WHAT TO WORK ON.
Down to the final line, write out the data below exactly.

MATERIAL TO PROCESS.
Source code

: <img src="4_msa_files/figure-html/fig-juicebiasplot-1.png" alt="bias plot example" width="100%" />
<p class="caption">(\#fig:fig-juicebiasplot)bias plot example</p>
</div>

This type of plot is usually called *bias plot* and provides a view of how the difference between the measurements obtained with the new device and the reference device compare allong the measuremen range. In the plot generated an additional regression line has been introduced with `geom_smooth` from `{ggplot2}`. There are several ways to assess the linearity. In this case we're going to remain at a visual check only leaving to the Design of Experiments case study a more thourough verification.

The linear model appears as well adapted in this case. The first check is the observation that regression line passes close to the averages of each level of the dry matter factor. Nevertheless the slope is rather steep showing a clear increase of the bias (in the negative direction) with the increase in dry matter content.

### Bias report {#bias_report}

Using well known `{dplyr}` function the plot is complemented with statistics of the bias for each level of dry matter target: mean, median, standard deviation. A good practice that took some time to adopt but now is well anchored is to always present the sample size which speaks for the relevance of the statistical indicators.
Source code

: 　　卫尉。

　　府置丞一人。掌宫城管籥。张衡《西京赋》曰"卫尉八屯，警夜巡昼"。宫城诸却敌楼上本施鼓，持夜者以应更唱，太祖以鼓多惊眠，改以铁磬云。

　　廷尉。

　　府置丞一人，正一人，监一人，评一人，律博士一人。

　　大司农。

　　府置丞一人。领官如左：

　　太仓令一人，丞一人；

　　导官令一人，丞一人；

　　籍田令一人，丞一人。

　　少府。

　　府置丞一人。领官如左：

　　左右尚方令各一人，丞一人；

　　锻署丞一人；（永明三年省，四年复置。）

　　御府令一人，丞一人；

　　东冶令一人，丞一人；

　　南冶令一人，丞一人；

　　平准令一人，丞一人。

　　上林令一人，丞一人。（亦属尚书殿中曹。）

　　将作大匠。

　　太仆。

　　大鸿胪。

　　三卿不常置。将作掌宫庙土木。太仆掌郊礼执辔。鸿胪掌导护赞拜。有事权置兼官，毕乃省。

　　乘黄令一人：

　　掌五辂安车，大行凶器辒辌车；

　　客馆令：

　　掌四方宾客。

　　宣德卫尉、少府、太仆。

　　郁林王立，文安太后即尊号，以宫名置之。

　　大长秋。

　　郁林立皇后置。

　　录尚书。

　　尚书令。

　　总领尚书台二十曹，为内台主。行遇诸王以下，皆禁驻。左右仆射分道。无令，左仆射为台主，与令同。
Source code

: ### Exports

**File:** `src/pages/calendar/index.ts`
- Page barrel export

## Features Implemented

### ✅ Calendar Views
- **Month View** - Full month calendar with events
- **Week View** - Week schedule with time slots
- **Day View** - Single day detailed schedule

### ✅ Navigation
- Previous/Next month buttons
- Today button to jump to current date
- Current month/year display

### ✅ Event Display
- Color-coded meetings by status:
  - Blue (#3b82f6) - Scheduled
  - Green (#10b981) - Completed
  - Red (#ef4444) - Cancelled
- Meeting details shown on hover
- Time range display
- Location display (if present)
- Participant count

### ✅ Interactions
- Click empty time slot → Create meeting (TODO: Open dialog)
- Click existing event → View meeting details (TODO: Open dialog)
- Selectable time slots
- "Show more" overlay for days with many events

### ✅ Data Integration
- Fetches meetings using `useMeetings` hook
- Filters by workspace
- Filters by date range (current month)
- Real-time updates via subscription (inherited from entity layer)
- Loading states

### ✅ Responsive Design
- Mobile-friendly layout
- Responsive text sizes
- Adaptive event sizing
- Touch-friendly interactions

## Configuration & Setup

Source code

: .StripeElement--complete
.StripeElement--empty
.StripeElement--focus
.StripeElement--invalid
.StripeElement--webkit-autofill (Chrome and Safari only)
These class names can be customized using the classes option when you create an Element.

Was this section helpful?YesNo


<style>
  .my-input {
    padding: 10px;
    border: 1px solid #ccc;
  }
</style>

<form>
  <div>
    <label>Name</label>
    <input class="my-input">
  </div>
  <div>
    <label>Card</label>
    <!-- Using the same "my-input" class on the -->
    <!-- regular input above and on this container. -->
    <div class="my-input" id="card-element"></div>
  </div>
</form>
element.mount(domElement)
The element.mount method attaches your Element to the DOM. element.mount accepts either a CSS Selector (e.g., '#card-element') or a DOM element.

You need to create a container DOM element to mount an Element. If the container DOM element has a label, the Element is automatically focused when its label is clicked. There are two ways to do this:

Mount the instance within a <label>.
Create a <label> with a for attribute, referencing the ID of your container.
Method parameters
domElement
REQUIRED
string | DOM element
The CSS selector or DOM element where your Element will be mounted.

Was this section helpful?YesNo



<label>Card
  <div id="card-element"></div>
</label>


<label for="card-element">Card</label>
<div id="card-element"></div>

ANSWER FOR THE TASK.
Source code

: <img src="4_msa_files/figure-html/fig-juicebiasplot-1.png" alt="bias plot example" width="100%" />
<p class="caption">(\#fig:fig-juicebiasplot)bias plot example</p>
</div>

This type of plot is usually called *bias plot* and provides a view of how the difference between the measurements obtained with the new device and the reference device compare allong the measuremen range. In the plot generated an additional regression line has been introduced with `geom_smooth` from `{ggplot2}`. There are several ways to assess the linearity. In this case we're going to remain at a visual check only leaving to the Design of Experiments case study a more thourough verification.

The linear model appears as well adapted in this case. The first check is the observation that regression line passes close to the averages of each level of the dry matter factor. Nevertheless the slope is rather steep showing a clear increase of the bias (in the negative direction) with the increase in dry matter content.

### Bias report {#bias_report}

Using well known `{dplyr}` function the plot is complemented with statistics of the bias for each level of dry matter target: mean, median, standard deviation. A good practice that took some time to adopt but now is well anchored is to always present the sample size which speaks for the relevance of the statistical indicators.
Source code

: 　　卫尉。

　　府置丞一人。掌宫城管籥。张衡《西京赋》曰"卫尉八屯，警夜巡昼"。宫城诸却敌楼上本施鼓，持夜者以应更唱，太祖以鼓多惊眠，改以铁磬云。

　　廷尉。

　　府置丞一人，正一人，监一人，评一人，律博士一人。

　　大司农。

　　府置丞一人。领官如左：

　　太仓令一人，丞一人；

　　导官令一人，丞一人；

　　籍田令一人，丞一人。

　　少府。

　　府置丞一人。领官如左：

　　左右尚方令各一人，丞一人；

　　锻署丞一人；（永明三年省，四年复置。）

　　御府令一人，丞一人；

　　东冶令一人，丞一人；

　　南冶令一人，丞一人；

　　平准令一人，丞一人。

　　上林令一人，丞一人。（亦属尚书殿中曹。）

　　将作大匠。

　　太仆。

　　大鸿胪。

　　三卿不常置。将作掌宫庙土木。太仆掌郊礼执辔。鸿胪掌导护赞拜。有事权置兼官，毕乃省。

　　乘黄令一人：

　　掌五辂安车，大行凶器辒辌车；

　　客馆令：

　　掌四方宾客。

　　宣德卫尉、少府、太仆。

　　郁林王立，文安太后即尊号，以宫名置之。

　　大长秋。

　　郁林立皇后置。

　　录尚书。

　　尚书令。

　　总领尚书台二十曹，为内台主。行遇诸王以下，皆禁驻。左右仆射分道。无令，左仆射为台主，与令同。
Source code

: ### Exports

**File:** `src/pages/calendar/index.ts`
- Page barrel export

## Features Implemented

### ✅ Calendar Views
- **Month View** - Full month calendar with events
- **Week View** - Week schedule with time slots
- **Day View** - Single day detailed schedule

### ✅ Navigation
- Previous/Next month buttons
- Today button to jump to current date
- Current month/year display

### ✅ Event Display
- Color-coded meetings by status:
  - Blue (#3b82f6) - Scheduled
  - Green (#10b981) - Completed
  - Red (#ef4444) - Cancelled
- Meeting details shown on hover
- Time range display
- Location display (if present)
- Participant count

### ✅ Interactions
- Click empty time slot → Create meeting (TODO: Open dialog)
- Click existing event → View meeting details (TODO: Open dialog)
- Selectable time slots
- "Show more" overlay for days with many events

### ✅ Data Integration
- Fetches meetings using `useMeetings` hook
- Filters by workspace
- Filters by date range (current month)
- Real-time updates via subscription (inherited from entity layer)
- Loading states

### ✅ Responsive Design
- Mobile-friendly layout
- Responsive text sizes
- Adaptive event sizing
- Touch-friendly interactions

## Configuration & Setup

Source code

: .StripeElement--complete
.StripeElement--empty
.StripeElement--focus
.StripeElement--invalid
.StripeElement--webkit-autofill (Chrome and Safari only)
These class names can be customized using the classes option when you create an Element.

Was this section helpful?YesNo


<style>
  .my-input {
    padding: 10px;
    border: 1px solid #ccc;
  }
</style>

<form>
  <div>
    <label>Name</label>
    <input class="my-input">
  </div>
  <div>
    <label>Card</label>
    <!-- Using the same "my-input" class on the -->
    <!-- regular input above and on this container. -->
    <div class="my-input" id="card-element"></div>
  </div>
</form>
element.mount(domElement)
The element.mount method attaches your Element to the DOM. element.mount accepts either a CSS Selector (e.g., '#card-element') or a DOM element.

You need to create a container DOM element to mount an Element. If the container DOM element has a label, the Element is automatically focused when its label is clicked. There are two ways to do this:

Mount the instance within a <label>.
Create a <label> with a for attribute, referencing the ID of your container.
Method parameters
domElement
REQUIRED
string | DOM element
The CSS selector or DOM element where your Element will be mounted.

Was this section helpful?YesNo



<label>Card
  <div id="card-element"></div>
</label>


<label for="card-element">Card</label>
<div id="card-element"></div>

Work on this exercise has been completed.